Spokane Symphony Orchestra with guest Thomas Hampson Friday, Nov. 17, Opera House
Does Thomas Hampson need to prove himself in Spokane, Wash.? Hardly. His performance Friday with the Spokane Symphony and Symphony Chorale was sung to a sold-out house that would have probably given him a standing ovation if he had mumbled his way through “Moon River.”
He didn’t, of course, sing “Moon River.” But the audience did reward his performance of Delius’ “Sea Drift” with a standing ovation and numerous curtain calls, then another standing ovation following his three encores. Hampson proved, again, why he is widely considered simply the best baritone there is. His skill, intelligence and commitment were echoed by the quality of orchestral and choral performance. Randi Ellefson’s Symphony Chorale sounded exceptionally fine Friday, and the playing of the symphony made the evening an unforgettably beautiful experience.
The program began with Ravel’s “Don Quichotte a Dulcinee.” Hampson’s French was impeccable, and the care he brought to the phrasing and character of these tiny works made them the embodiment of the love-struck, dementedly idealistic and occasionally drunken Don Quixote.
For the orchestral work on the program, conductor Fabio Mechetti produced a beautifully atmospheric reading of Debussy’s “La Mer.” These three “symphonic sketches,” as the composer called them, shimmered with the reflected orchestral light and transparency of texture one associates with Debussy’s music.
The evening’s principal work was “Sea Drift,” Frederick Delius’ setting of a section of Walt Whitman’s “Out of the Cradle, Endlessly Rocking.” Hampson and Mechetti could have chosen some popular opera arias, Hampson knows them by the dozen, and Mechetti could have accompanied them with the same responsive skill he always brings to accompaniments. Instead, they chose something rare, and they brought rare qualities to it.
Hampson’s voice has a mellifluous quality well-suited to the romantic repertoire. He can unleash real power, but only when it’s needed. Most of the time he can rely on crystal-clear diction to be audible. But when he does release the power in his voice, the result is quite imposing.
Fully as remarkable as the tonal beauty and the power is his sensitivity to the texts.
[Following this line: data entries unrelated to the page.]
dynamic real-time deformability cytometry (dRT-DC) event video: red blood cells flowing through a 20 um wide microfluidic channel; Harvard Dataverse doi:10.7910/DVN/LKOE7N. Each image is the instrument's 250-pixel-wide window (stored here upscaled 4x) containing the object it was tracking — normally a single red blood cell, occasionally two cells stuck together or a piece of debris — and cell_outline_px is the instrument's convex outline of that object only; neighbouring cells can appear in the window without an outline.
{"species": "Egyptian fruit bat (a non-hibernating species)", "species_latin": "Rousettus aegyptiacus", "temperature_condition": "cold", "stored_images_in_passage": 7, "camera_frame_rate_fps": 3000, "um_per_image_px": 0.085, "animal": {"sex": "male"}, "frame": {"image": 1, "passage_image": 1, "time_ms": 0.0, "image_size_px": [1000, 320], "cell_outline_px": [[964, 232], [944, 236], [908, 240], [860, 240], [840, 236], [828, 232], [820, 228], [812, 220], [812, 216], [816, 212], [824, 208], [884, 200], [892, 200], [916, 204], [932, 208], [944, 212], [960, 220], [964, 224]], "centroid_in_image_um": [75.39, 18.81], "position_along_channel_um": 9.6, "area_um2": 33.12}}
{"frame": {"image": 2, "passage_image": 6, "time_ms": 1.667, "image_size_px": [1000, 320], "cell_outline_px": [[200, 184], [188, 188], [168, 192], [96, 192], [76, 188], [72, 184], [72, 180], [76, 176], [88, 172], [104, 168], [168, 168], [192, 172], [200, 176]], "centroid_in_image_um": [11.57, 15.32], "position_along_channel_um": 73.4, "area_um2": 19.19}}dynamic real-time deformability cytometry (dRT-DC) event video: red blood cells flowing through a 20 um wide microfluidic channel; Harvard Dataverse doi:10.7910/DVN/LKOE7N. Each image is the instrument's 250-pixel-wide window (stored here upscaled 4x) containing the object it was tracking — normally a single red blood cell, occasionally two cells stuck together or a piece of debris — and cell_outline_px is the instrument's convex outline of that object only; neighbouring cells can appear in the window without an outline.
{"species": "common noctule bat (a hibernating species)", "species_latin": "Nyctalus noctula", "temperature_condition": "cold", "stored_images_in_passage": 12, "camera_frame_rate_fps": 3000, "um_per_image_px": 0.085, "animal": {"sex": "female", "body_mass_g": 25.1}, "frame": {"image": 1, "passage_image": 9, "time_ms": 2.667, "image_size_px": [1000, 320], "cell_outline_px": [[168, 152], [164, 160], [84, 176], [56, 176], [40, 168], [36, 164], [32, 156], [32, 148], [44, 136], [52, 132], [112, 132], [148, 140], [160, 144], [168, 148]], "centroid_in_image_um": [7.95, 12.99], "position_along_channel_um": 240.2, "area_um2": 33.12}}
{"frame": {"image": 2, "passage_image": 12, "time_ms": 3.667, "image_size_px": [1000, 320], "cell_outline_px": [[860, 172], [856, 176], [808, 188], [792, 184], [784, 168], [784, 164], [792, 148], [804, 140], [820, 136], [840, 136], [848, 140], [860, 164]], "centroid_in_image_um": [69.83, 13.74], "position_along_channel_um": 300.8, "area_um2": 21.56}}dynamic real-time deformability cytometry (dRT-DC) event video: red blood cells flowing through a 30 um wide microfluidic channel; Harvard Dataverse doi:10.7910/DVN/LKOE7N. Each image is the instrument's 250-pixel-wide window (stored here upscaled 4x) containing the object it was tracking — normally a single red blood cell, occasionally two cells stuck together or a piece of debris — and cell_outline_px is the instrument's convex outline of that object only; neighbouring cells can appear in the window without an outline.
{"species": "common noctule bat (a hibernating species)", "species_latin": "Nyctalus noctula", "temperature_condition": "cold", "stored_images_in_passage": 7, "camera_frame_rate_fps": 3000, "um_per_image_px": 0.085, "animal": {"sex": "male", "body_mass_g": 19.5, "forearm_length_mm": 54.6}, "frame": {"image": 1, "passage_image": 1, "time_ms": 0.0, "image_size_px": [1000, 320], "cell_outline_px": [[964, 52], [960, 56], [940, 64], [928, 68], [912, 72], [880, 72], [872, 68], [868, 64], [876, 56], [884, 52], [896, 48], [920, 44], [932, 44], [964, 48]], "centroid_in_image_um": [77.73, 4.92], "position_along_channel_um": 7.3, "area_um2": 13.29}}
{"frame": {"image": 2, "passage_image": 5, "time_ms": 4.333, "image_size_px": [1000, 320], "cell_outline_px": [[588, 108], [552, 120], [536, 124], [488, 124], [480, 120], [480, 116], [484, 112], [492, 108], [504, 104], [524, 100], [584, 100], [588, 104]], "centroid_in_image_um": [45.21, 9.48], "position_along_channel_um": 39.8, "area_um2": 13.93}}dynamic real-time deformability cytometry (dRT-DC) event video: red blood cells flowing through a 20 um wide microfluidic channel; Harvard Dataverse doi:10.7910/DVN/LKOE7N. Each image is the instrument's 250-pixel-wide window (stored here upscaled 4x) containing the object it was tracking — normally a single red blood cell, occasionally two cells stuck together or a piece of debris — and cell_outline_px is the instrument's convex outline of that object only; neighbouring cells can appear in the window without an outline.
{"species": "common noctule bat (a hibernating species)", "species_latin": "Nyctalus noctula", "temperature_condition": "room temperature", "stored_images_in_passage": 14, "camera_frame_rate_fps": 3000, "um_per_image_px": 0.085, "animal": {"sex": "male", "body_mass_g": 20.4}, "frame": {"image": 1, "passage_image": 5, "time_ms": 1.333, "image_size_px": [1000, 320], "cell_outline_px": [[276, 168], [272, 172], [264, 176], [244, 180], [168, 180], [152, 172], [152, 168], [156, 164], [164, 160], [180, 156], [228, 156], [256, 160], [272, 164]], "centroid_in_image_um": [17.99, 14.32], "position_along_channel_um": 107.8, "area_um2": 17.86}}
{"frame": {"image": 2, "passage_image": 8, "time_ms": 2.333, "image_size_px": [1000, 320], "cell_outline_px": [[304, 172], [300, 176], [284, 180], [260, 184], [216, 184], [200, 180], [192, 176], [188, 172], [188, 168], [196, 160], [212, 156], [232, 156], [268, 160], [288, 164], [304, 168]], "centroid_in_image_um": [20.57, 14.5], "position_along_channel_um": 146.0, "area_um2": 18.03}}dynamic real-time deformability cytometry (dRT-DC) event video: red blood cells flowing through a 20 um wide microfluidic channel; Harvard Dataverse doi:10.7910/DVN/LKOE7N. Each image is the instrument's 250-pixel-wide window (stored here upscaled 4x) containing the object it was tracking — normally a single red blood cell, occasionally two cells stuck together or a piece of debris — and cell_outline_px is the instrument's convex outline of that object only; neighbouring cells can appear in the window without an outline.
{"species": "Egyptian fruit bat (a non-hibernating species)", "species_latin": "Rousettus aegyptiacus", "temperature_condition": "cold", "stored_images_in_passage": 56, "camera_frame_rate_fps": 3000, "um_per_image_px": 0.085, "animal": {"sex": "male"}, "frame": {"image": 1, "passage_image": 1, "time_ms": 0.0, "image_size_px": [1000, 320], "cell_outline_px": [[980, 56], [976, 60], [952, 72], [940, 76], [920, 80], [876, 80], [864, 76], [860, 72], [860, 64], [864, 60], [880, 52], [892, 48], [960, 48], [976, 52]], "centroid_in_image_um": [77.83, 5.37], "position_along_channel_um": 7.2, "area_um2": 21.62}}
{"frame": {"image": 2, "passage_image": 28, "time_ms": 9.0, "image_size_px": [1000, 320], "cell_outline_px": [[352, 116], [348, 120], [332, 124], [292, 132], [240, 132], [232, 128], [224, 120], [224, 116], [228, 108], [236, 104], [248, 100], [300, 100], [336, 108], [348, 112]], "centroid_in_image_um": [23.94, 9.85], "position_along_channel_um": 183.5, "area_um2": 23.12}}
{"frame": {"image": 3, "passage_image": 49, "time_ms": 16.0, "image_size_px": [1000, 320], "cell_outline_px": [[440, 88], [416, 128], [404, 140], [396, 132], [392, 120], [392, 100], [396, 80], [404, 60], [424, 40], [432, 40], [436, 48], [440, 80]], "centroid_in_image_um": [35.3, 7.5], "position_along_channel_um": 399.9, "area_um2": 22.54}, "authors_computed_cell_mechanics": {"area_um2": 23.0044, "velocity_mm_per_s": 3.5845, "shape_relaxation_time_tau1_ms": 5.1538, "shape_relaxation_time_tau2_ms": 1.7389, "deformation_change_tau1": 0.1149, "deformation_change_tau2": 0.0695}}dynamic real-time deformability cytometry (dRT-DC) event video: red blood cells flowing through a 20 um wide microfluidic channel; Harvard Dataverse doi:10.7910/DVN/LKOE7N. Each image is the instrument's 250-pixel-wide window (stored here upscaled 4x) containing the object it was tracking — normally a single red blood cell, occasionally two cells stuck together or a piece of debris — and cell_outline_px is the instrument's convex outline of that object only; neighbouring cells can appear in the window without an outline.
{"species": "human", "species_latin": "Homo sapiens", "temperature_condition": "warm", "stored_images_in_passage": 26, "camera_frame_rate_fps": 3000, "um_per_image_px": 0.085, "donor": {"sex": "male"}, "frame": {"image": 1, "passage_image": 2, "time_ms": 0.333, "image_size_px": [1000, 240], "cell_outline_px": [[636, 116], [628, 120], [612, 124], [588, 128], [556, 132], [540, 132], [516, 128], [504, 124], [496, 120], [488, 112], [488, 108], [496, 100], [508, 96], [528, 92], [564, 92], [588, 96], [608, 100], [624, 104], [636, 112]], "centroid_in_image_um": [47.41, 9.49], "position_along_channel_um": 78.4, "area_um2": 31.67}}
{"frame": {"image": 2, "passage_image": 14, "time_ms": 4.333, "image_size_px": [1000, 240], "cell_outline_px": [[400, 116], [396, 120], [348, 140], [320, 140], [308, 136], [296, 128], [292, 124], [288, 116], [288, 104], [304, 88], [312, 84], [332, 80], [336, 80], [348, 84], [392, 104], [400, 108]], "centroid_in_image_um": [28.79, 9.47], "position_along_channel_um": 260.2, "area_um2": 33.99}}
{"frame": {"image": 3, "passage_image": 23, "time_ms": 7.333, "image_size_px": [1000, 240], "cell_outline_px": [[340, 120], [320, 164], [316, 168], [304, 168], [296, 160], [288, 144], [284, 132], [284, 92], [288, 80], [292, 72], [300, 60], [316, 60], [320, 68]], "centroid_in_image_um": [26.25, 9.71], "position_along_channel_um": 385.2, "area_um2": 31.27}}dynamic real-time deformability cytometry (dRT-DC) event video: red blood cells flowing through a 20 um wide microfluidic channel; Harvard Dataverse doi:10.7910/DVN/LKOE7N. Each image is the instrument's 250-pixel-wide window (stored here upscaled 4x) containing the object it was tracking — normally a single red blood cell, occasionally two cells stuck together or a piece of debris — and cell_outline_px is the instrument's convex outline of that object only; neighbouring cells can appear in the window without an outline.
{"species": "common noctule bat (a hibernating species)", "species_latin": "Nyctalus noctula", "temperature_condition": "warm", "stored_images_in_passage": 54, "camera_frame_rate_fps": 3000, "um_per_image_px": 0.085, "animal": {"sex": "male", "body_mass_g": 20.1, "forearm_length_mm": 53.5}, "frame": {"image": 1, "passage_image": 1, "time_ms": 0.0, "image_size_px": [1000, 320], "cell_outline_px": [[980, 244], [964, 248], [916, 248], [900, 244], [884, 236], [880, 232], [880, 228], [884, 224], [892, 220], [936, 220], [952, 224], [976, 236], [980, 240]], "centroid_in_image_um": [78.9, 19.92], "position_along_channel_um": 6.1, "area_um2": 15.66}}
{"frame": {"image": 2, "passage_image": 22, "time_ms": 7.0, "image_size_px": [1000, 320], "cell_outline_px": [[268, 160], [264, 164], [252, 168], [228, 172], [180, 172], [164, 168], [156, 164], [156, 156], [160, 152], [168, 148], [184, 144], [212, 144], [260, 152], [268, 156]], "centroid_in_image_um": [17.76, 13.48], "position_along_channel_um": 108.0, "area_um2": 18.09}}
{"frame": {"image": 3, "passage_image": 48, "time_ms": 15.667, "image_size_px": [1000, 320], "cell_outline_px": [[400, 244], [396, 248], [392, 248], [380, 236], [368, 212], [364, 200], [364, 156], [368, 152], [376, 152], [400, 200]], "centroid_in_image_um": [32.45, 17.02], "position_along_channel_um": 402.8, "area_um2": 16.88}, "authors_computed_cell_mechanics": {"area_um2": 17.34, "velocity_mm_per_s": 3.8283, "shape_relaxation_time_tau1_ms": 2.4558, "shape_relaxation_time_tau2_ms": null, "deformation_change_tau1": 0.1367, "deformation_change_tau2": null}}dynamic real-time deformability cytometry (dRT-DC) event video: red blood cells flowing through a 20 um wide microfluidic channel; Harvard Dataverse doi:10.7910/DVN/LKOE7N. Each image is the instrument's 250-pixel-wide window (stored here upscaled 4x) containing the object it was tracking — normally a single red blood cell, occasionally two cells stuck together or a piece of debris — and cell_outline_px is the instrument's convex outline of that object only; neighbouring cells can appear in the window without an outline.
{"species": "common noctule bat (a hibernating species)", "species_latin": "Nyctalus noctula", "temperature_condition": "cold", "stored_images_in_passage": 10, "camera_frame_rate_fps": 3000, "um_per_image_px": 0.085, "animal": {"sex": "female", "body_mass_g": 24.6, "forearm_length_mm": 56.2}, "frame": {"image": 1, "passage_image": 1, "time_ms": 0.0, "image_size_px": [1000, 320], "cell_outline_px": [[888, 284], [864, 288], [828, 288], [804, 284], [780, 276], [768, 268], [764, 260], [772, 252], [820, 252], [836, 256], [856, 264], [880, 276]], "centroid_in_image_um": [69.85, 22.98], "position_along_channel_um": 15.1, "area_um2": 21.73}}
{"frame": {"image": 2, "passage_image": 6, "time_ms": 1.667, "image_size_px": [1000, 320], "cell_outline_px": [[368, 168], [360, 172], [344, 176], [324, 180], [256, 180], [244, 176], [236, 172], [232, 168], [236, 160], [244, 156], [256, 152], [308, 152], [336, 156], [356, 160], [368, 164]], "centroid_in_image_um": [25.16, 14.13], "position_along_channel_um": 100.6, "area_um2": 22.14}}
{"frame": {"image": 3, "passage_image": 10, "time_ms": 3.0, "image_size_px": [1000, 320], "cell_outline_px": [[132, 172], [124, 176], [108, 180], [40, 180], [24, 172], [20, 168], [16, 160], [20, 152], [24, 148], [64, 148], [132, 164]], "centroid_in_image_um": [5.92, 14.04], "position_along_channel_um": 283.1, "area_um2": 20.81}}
Delius followed Whitman’s verbal music ingeniously, not only relishing the musicality in the word “Alabama” but coaxing it out of the unpromising, awkward-sounding word “immediately.” Hampson delighted in the sound of Whitman’s lines, and that was clear in his performance. In addition to these technical and musical skills, Hampson has a commanding presence.
He sang three encores he has probably sung more times than he would care to count, Aaron Copland’s nostalgic “Long Time Ago,” the boisterous “Boatmen” and a surprisingly vehement “Simple Gifts.” He brought to them the same care he lavished on the program’s earlier works.